**Document extract**
╭──
Ship-to-Ship State Observer Using Sensor Fusion and the Extended Kalman Filter

[+] Author and Article Information
Sondre Sanden Tørdal

Faculty of Engineering and Science,
University of Agder,
Jon Lilletunsvei 9,
Grimstad 4879, Norway
e-mail: sondre.tordal@uia.no

Geir Hovland

Faculty of Engineering and Science,
University of Agder,
Jon Lilletunsvei 9,
Grimstad 4879, Norway
e-mail: geir.hovland@uia.no

Contributed by the Ocean, Offshore, and Arctic Engineering Division of ASME for publication in the JOURNAL OF OFFSHORE MECHANICS AND ARCTIC ENGINEERING. Manuscript received May 21, 2018; final manuscript received September 27, 2018; published online January 17, 2019. Assoc. Editor: Nianzhong Chen.
╰──
**Data extracts**
╭──
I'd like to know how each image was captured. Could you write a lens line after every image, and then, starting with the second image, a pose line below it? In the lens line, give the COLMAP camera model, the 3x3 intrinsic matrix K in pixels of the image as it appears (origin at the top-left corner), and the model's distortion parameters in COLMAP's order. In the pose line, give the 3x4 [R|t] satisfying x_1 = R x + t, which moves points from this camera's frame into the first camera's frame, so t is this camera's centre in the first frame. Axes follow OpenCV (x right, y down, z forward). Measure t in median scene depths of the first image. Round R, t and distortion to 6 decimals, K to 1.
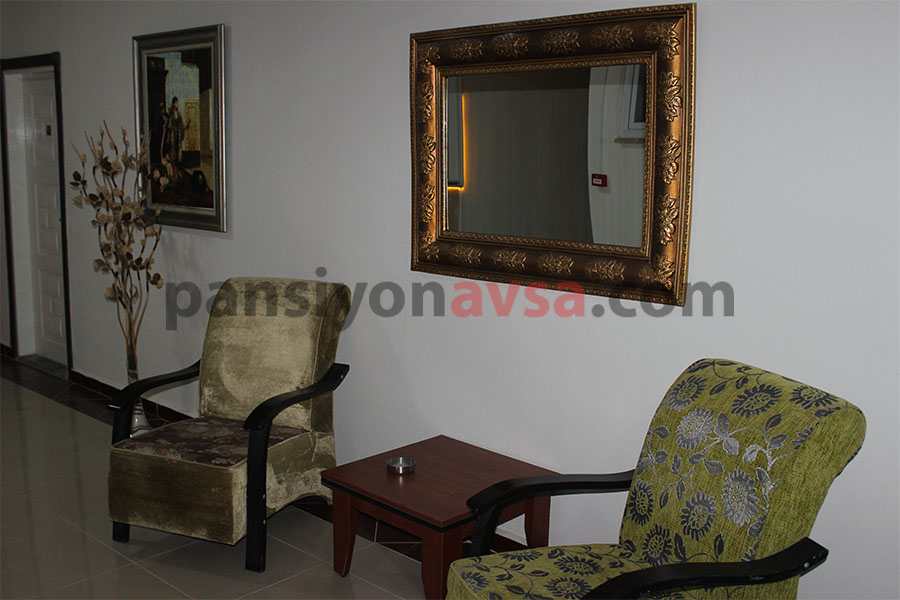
lens RADIAL K [[946.2, 0, 450.0], [0, 946.2, 300.0], [0, 0, 1]] dist [-0.120777, 0.010207]
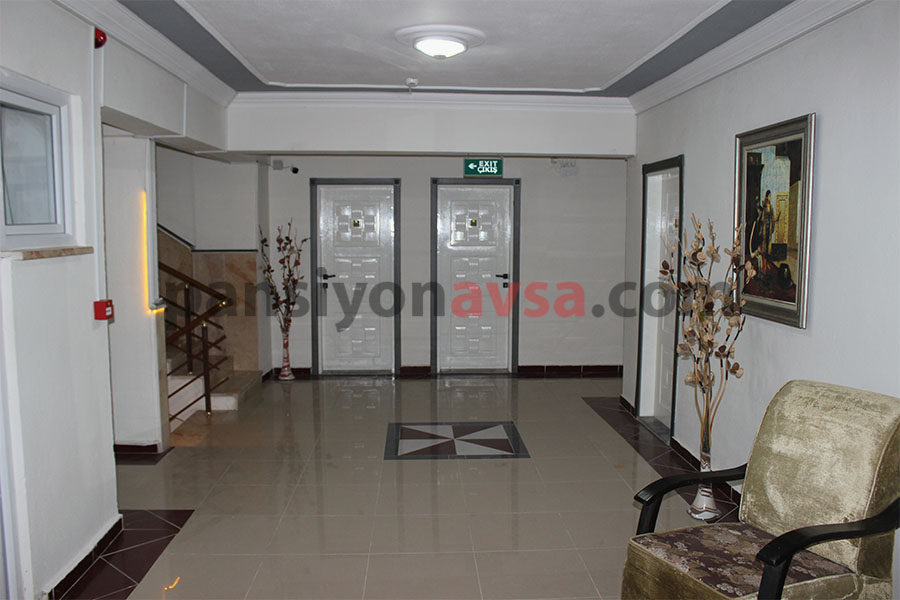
lens RADIAL K [[750.9, 0, 450.0], [0, 750.9, 300.0], [0, 0, 1]] dist [-0.181364, 0.146009]
pose [[0.695088, 0.052037, -0.717039, 0.036614], [-0.109296, 0.993433, -0.033855, -0.036066], [0.710568, 0.101902, 0.696210, 0.222378]]
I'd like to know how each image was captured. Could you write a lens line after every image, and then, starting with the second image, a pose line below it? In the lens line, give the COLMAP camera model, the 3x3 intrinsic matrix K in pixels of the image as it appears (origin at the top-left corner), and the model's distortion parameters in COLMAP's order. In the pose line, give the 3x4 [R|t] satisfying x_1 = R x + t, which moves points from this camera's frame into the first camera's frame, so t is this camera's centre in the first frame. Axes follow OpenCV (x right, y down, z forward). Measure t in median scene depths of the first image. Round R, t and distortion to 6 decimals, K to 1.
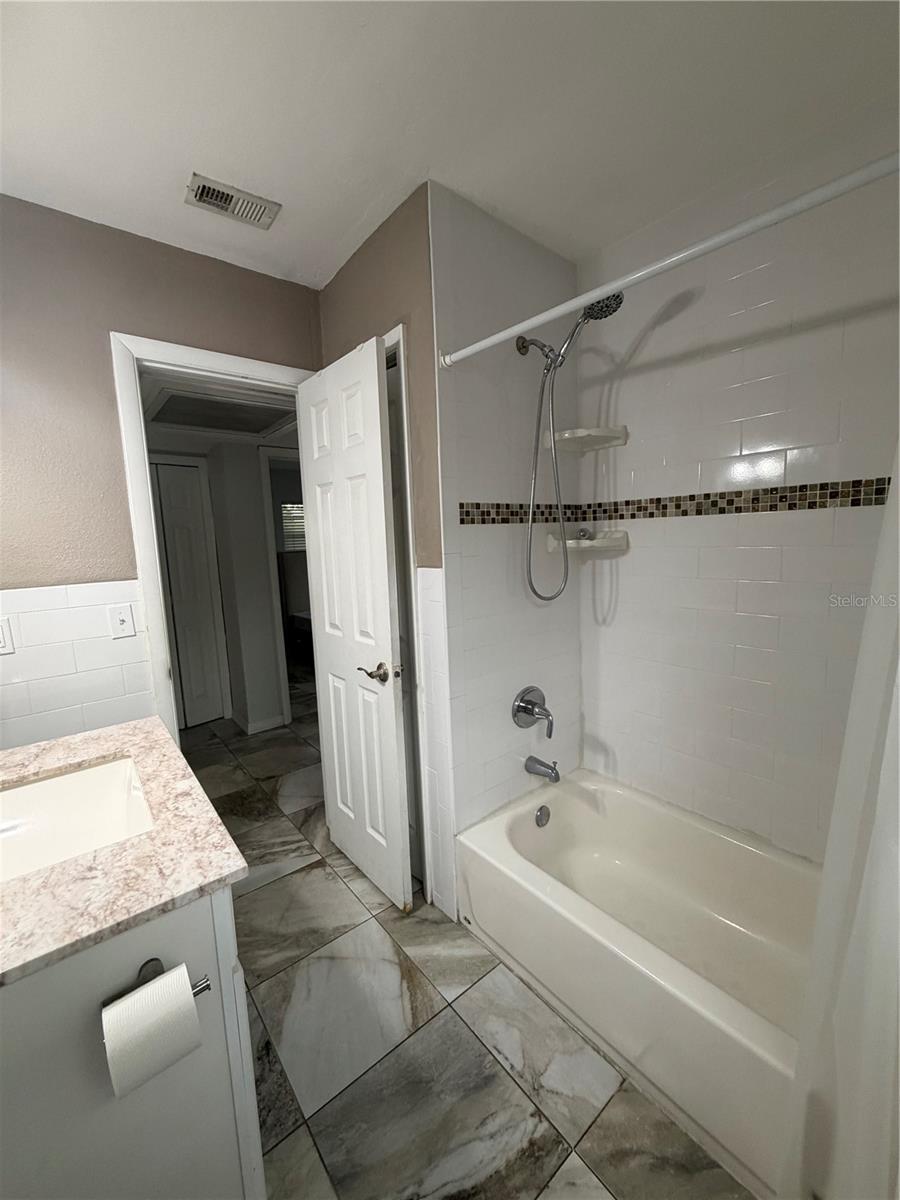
lens RADIAL K [[482.9, 0, 450.0], [0, 482.9, 600.0], [0, 0, 1]] dist [0.002503, 0.000426]
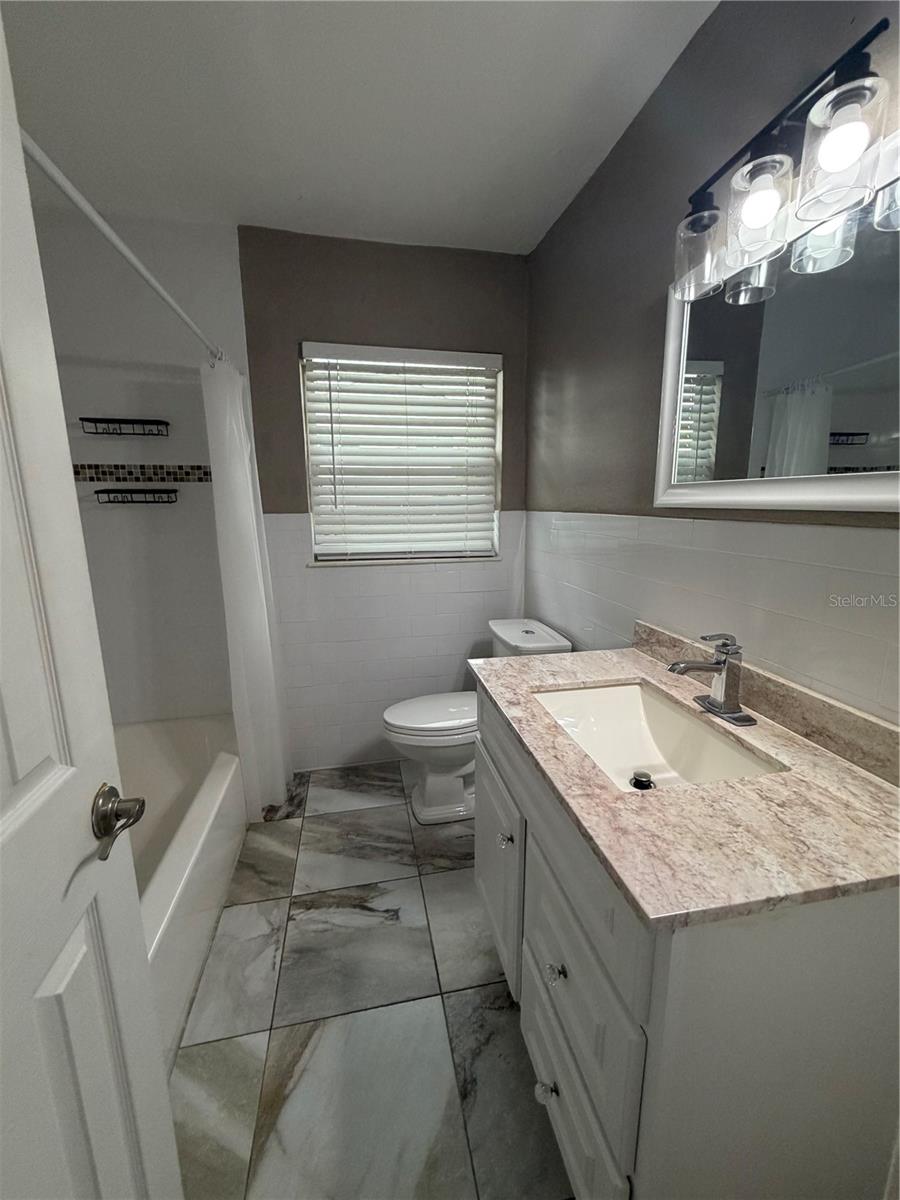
lens RADIAL K [[482.9, 0, 450.0], [0, 482.9, 600.0], [0, 0, 1]] dist [0.002503, 0.000426]
pose [[-0.883070, -0.048171, 0.466762, -0.755798], [0.102434, 0.950938, 0.291933, -0.127324], [-0.457924, 0.305609, -0.834810, 1.561015]]
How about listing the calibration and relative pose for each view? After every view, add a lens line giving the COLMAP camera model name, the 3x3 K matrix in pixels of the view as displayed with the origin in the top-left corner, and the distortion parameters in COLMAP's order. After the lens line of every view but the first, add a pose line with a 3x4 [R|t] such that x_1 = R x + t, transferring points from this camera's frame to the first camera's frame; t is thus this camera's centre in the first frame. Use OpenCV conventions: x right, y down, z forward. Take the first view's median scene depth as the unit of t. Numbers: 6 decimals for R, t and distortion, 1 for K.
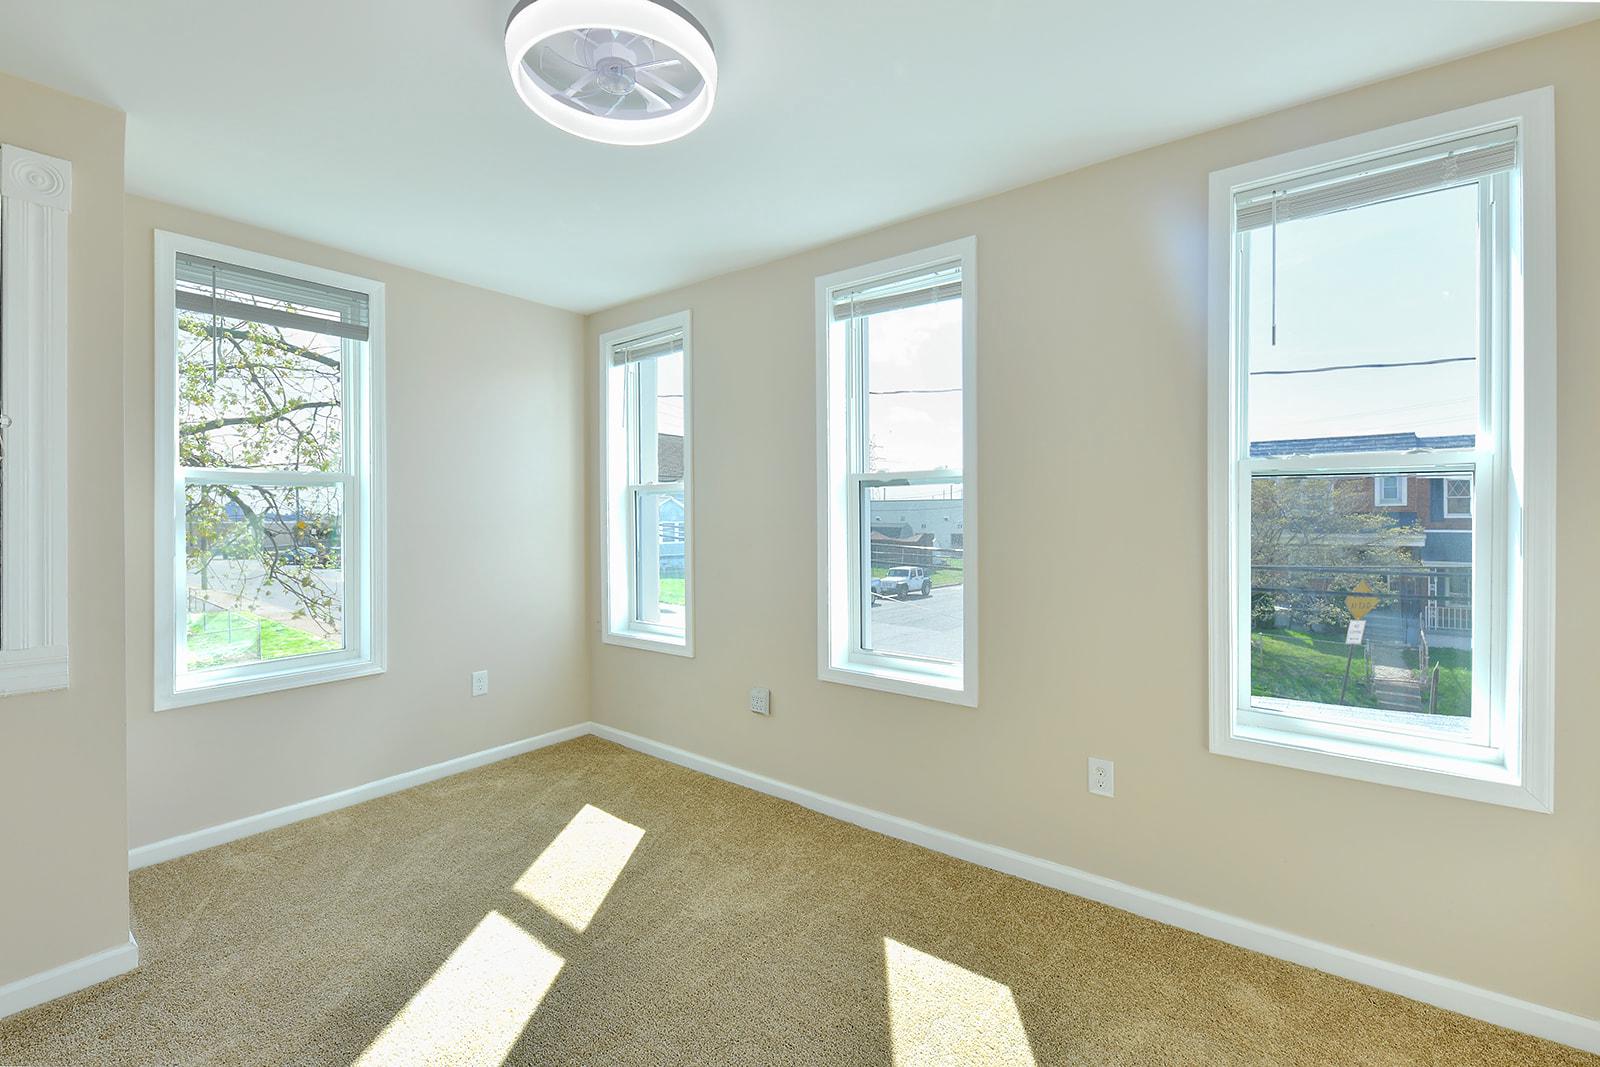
╰──
**Try it**
Reproduce the portion of the ship-to-ship state observer article header starting at "Geir Hovland" and ending at "Editor: Nianzhong Chen.".

**Solution below**
Geir Hovland

Faculty of Engineering and Science,
University of Agder,
Jon Lilletunsvei 9,
Grimstad 4879, Norway
e-mail: geir.hovland@uia.no

Contributed by the Ocean, Offshore, and Arctic Engineering Division of ASME for publication in the JOURNAL OF OFFSHORE MECHANICS AND ARCTIC ENGINEERING. Manuscript received May 21, 2018; final manuscript received September 27, 2018; published online January 17, 2019. Assoc. Editor: Nianzhong Chen.